Конечно, если припрёт, всегда можно вернуться, но Пашка знал: лучше не возвращаться — очень уж потом будет противно на душе. А хуже этого не бывает, когда с самим собой противно разговаривать.

Лучше уж совсем не браться, не затевать ничего.

И тогда Пашка снова, теперь уже нарочно, чтобы покрепче разозлиться, чтобы назад ходу не было, стал вспоминать все свои нынешние беды и унижения и тёткины злые, несправедливые слова. А как теперь показаться во дворе? Бр-р-р!

В том, что Серёга раззвонит всем о его, Пашкином, позорище, он ни капельки не сомневался. Распишет, будьте уверены, что было и чего не было. Это Серёга умел. Тут он специалист — животики во дворе надорвут.

Пашка так всё это ловко представил, что даже головой замотал, будто от зубной боли.

«Нет уж, хихикайте над кем-нибудь другим», — подумал он и двинулся вперёд.

Теперь уже решительно и бесповоротно.

Би-би-и-и! Перед самым Пашкиным носом резко затормозила машина, завиляла задом. Из кабины высунулся бледный, взбешённый шофёр.

— Балбес задумчивый! — заорал он. — Ты куда прёшься?

— Вперёд, — ответил Пашка и засмеялся, — как танк.

И удивительно — от того, что теперь не надо было больше колебаться, Пашке стало спокойно и хорошо.

И он вдруг решил, хоть это и было нахальством с его стороны и вообще объяснению не поддавалось, что всё будет замечательно, что он обязательно доберётся.

Отчего он так решил? Пашка и сам не знал.

Может быть, просто оттого, что он вдруг другими, весёлыми глазами поглядел на яркое летнее небо, на залитый солнцем Невский, а может, оттого, что поплотнее запахнул куртку и сжал в кармане перочинный нож.

Это иногда здорово помогает — запахнуть куртку потуже: плечи и спина обтягиваются, весь становишься упругим и чувствуешь себя сильным и непобедимым человеком.

На вокзале было обычно — сумрачно, гулко и просторно. Народу было мало. Но впереди, в стороне от бетонных высоких платформ у длинного состава теплушек шевелилась громадная толпа с какими-то плакатами, транспарантами, знамёнами.

Издалека слышен был неясный ровный гул, будто говорили все разом, и толсто бухал барабан, там играл духовой оркестр.

Что-то толкнуло Пашку, какая-то неясная мысль, и, сначала медленно, потом быстрее и, наконец, припустив во весь дух, он помчался к этой непонятной толпе.

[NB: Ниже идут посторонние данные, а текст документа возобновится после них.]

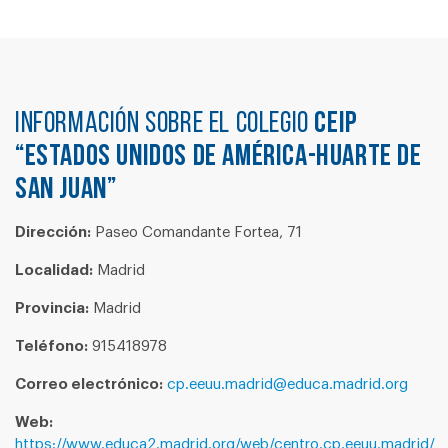
Información sobre el colegio
CEIP
“ESTADOS UNIDOS DE AMÉRICA-HUARTE DE
SAN JUAN”
Dirección:
Paseo Comandante Fortea, 71
Localidad:
Madrid
Provincia:
Madrid
Teléfono:
915418978
Correo electrónico:
cp.eeuu.madrid@educa.madrid.org
Web:
https://www.educa2.madrid.org/web/centro.cp.eeuu.madrid/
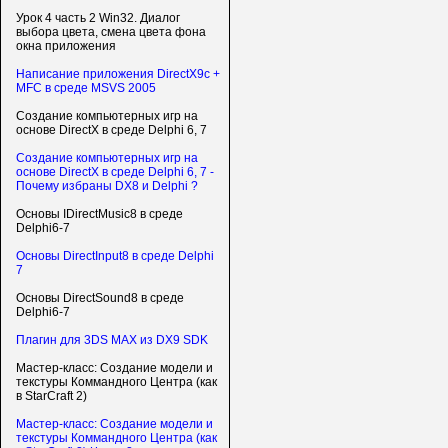
Урок 4 часть 2 Win32. Диалог
выбора цвета, смена цвета фона
окна приложения
Написание приложения DirectX9c +
MFC в среде MSVS 2005
Создание компьютерных игр на
основе DirectX в среде Delphi 6, 7
Создание компьютерных игр на
основе DirectX в среде Delphi 6, 7 -
Почему избраны DX8 и Delphi ?
Основы IDirectMusic8 в среде
Delphi6-7
Основы DirectInput8 в среде Delphi
7
Основы DirectSound8 в среде
Delphi6-7
Плагин для 3DS MAX из DX9 SDK
Мастер-класс: Создание модели и
текстуры Коммандного Центра (как
в StarCraft 2)
Мастер-класс: Создание модели и
текстуры Коммандного Центра (как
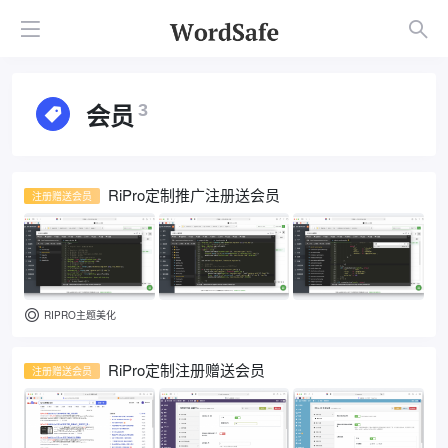
会员
3
RiPro定制推广注册送会员
注册赠送会员
RIPRO主题美化
RiPro定制注册赠送会员
注册赠送会员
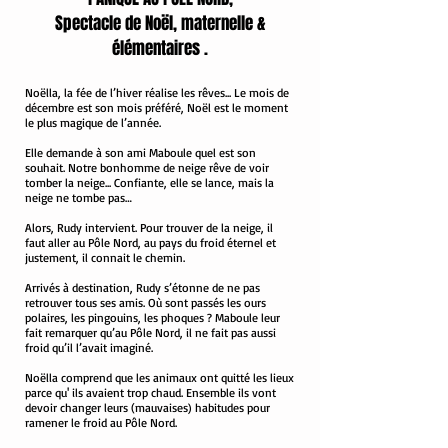
Spectacle de Noël, maternelle &
élémentaires .
Noëlla, la fée de l’hiver réalise les rêves... Le mois de
décembre est son mois préféré, Noël est le moment
le plus magique de l’année.
Elle demande à son ami Maboule quel est son
souhait. Notre bonhomme de neige rêve de voir
tomber la neige... Confiante, elle se lance, mais la
neige ne tombe pas…
Alors, Rudy intervient. Pour trouver de la neige, il
faut aller au Pôle Nord, au pays du froid éternel et
justement, il connait le chemin.
Arrivés à destination, Rudy s’étonne de ne pas
retrouver tous ses amis. Où sont passés les ours
polaires, les pingouins, les phoques ? Maboule leur
fait remarquer qu’au Pôle Nord, il ne fait pas aussi
froid qu’il l’avait imaginé.
Noëlla comprend que les animaux ont quitté les lieux
parce qu' ils avaient trop chaud. Ensemble ils vont
devoir changer leurs (mauvaises) habitudes pour
ramener le froid au Pôle Nord.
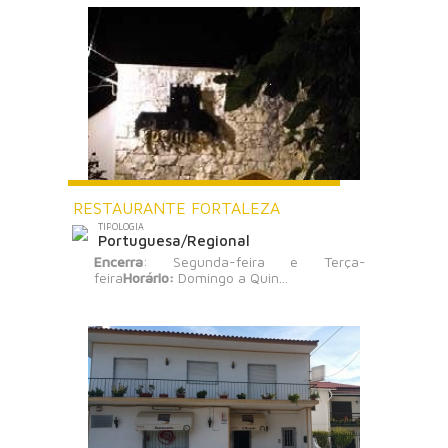
RESTAURANTE FORTALEZA
TIPOLOGIA
Portuguesa/Regional
Encerra
: Segunda-feira e Terça-
feira
Horário:
Domingo a Quin...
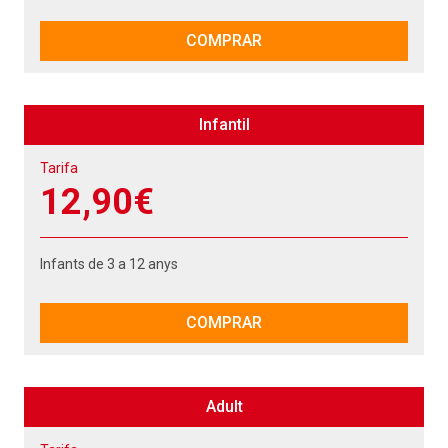
COMPRAR
Infantil
Tarifa
12,90€
Infants de 3 a 12 anys
COMPRAR
Adult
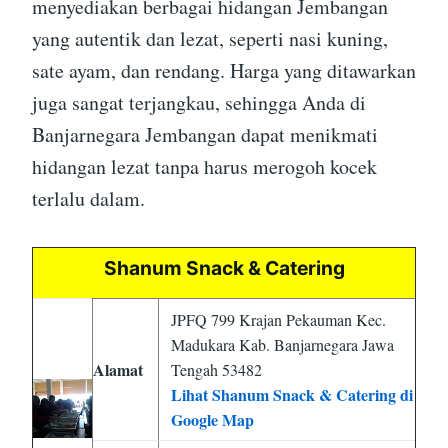
menyediakan berbagai hidangan Jembangan
yang autentik dan lezat, seperti nasi kuning,
sate ayam, dan rendang. Harga yang ditawarkan
juga sangat terjangkau, sehingga Anda di
Banjarnegara Jembangan dapat menikmati
hidangan lezat tanpa harus merogoh kocek
terlalu dalam.
Shanum Snack & Catering
JPFQ 799 Krajan Pekauman Kec.
Madukara Kab. Banjarnegara Jawa
Alamat
Tengah 53482
Lihat Shanum Snack & Catering di
Google Map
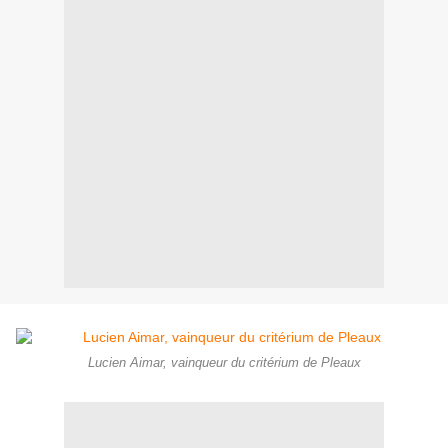
Lucien Aimar, vainqueur du critérium de Pleaux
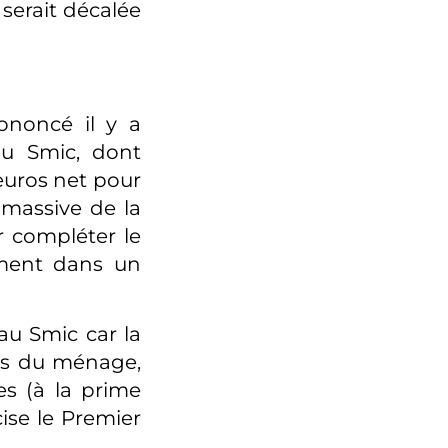
 serait décalée
ononcé il y a
u Smic, dont
euros net pour
 massive de la
ur compléter le
ement dans un
au Smic car la
nus du ménage,
es (à la prime
cise le Premier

Солнце палило, толпа колыхалась. Пашка с разбегу нырнул в это разгорячённое шумное человеческое море, и поначалу оно его оглушило.

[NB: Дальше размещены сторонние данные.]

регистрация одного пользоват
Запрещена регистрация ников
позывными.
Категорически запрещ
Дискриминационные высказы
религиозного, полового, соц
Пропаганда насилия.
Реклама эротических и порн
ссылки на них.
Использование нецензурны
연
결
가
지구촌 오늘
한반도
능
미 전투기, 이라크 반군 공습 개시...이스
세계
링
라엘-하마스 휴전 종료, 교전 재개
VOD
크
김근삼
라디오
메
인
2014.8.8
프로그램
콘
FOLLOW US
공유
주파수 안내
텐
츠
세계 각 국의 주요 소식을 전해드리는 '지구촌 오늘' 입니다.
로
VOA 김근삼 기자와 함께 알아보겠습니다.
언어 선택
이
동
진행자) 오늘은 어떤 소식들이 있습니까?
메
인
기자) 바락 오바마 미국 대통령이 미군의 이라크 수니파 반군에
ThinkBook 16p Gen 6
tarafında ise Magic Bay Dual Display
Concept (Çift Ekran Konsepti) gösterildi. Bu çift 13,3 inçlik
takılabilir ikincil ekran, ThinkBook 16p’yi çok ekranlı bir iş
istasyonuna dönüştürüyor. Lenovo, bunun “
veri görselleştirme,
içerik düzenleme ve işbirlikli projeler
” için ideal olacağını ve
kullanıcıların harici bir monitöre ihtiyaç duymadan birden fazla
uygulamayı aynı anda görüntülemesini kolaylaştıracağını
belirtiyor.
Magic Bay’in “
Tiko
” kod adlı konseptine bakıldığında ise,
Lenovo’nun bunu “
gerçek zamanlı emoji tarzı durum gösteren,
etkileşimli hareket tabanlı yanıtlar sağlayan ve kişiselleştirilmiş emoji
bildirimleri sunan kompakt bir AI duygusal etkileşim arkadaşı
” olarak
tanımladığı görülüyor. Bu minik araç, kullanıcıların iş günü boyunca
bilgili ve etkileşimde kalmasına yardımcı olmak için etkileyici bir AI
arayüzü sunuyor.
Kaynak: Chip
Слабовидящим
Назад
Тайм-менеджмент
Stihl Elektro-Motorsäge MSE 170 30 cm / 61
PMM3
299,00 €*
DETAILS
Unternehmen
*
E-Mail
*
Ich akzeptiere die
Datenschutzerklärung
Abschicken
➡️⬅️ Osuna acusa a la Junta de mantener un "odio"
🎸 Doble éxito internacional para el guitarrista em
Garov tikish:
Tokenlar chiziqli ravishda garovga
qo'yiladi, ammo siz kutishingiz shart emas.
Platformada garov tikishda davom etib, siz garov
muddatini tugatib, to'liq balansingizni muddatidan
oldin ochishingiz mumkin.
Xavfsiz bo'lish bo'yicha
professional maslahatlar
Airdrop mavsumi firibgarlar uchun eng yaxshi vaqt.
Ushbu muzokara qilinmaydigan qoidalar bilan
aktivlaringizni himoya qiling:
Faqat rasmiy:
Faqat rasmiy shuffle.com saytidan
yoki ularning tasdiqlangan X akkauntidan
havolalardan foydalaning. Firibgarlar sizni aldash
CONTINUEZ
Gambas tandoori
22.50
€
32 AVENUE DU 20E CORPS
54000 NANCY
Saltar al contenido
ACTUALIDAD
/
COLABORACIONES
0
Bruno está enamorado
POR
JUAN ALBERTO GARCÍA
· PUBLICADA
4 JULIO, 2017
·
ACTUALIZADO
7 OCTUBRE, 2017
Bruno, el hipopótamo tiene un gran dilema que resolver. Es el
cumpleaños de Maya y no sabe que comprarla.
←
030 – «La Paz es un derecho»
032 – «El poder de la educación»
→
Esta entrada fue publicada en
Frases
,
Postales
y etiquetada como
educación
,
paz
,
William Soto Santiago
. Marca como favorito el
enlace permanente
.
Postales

Люди орали, толкались, пели.

Пашка натыкался на хохочущих загорелых парней и девушек с огромными рюкзаками и гитарами за спиной. Кто-то обнимался, кто-то целовался, кто-то вопил, надсаживаясь:

— Университет — пятый вагон! Техноложка — седьмой вагон! Политехник — второй и третий!

Пашку притиснули к теплушке, увешанной флажками, берёзовыми ветками, с кумачовой полосой на обшарпанном боку. На полосе здоровенными кривыми буквами было написано:

ДАЁШЬ ЦЕЛИНУ!!!

Посреди теплушки зияла огромная открытая дверь, и какие-то весёлые люди лихо швыряли в неё свёрнутые одеяла, рюкзаки, чемоданы.

Все эти вещи подхватывал длинный, тощий парень в тельняшке и соломенной шляпе с такими необъятными полями, что голова его терялась в ней, а шея казалась тонкой и ненадёжной — даже страшно становилось: вот-вот обломится.

Но парня собственная шея ни капли не заботила. Он скалил зубы и переругивался сразу со множеством людей.

— Эй ты, — орал он. — Лисиков! Чего ты в свой сидор напихал? Не иначе кирпичи.

— Погоди, попросишь ещё, поклянчишь. Сгущёнка там, — отвечал невидимый Лисиков.

Парень его уже не слушал, он уже весело переругивался с какой-то Дашей.